_STORED DATA_
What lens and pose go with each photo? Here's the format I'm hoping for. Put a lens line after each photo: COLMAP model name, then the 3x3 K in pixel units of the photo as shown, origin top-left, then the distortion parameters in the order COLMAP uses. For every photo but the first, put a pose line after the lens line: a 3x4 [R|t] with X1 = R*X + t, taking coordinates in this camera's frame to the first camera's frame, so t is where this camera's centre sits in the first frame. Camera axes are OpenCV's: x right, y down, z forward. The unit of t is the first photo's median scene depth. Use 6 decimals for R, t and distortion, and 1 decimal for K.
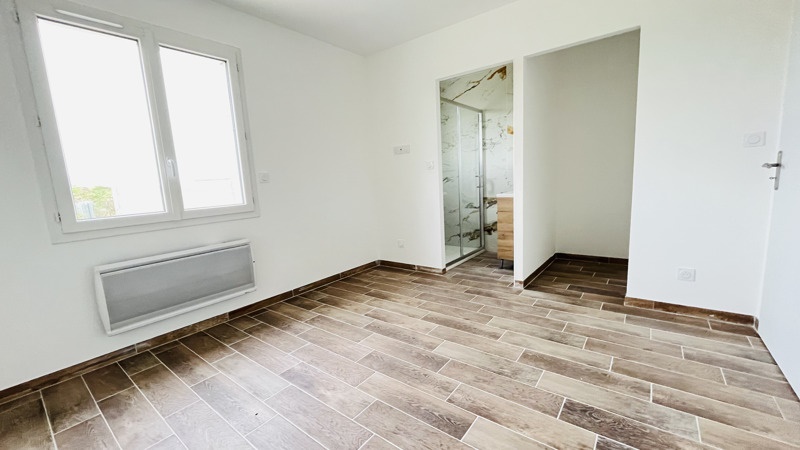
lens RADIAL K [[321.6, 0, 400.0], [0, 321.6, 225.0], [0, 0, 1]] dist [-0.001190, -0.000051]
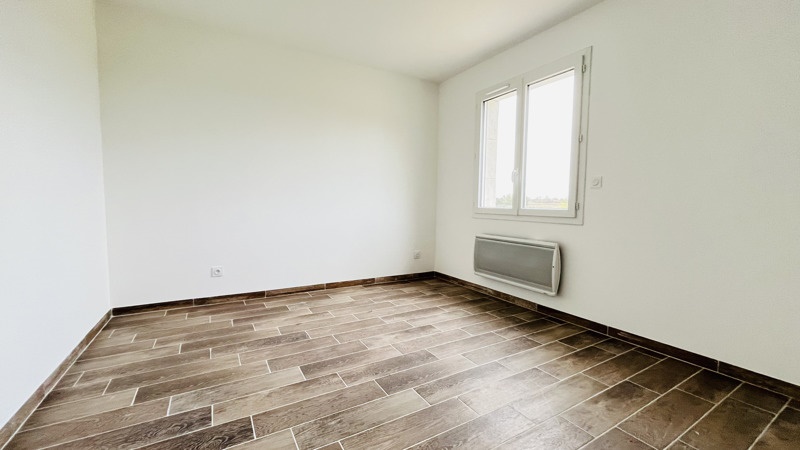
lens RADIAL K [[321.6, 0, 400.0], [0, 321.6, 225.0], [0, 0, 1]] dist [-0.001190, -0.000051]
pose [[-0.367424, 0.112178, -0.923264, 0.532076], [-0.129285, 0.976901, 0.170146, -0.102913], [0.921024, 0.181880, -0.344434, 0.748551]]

_WHAT THE TASK REQUIRES_
Give the data again word for word, without images.

_YOUR RESPONSE_
What lens and pose go with each photo? Here's the format I'm hoping for. Put a lens line after each photo: COLMAP model name, then the 3x3 K in pixel units of the photo as shown, origin top-left, then the distortion parameters in the order COLMAP uses. For every photo but the first, put a pose line after the lens line: a 3x4 [R|t] with X1 = R*X + t, taking coordinates in this camera's frame to the first camera's frame, so t is where this camera's centre sits in the first frame. Camera axes are OpenCV's: x right, y down, z forward. The unit of t is the first photo's median scene depth. Use 6 decimals for R, t and distortion, and 1 decimal for K.
lens RADIAL K [[321.6, 0, 400.0], [0, 321.6, 225.0], [0, 0, 1]] dist [-0.001190, -0.000051]
lens RADIAL K [[321.6, 0, 400.0], [0, 321.6, 225.0], [0, 0, 1]] dist [-0.001190, -0.000051]
pose [[-0.367424, 0.112178, -0.923264, 0.532076], [-0.129285, 0.976901, 0.170146, -0.102913], [0.921024, 0.181880, -0.344434, 0.748551]]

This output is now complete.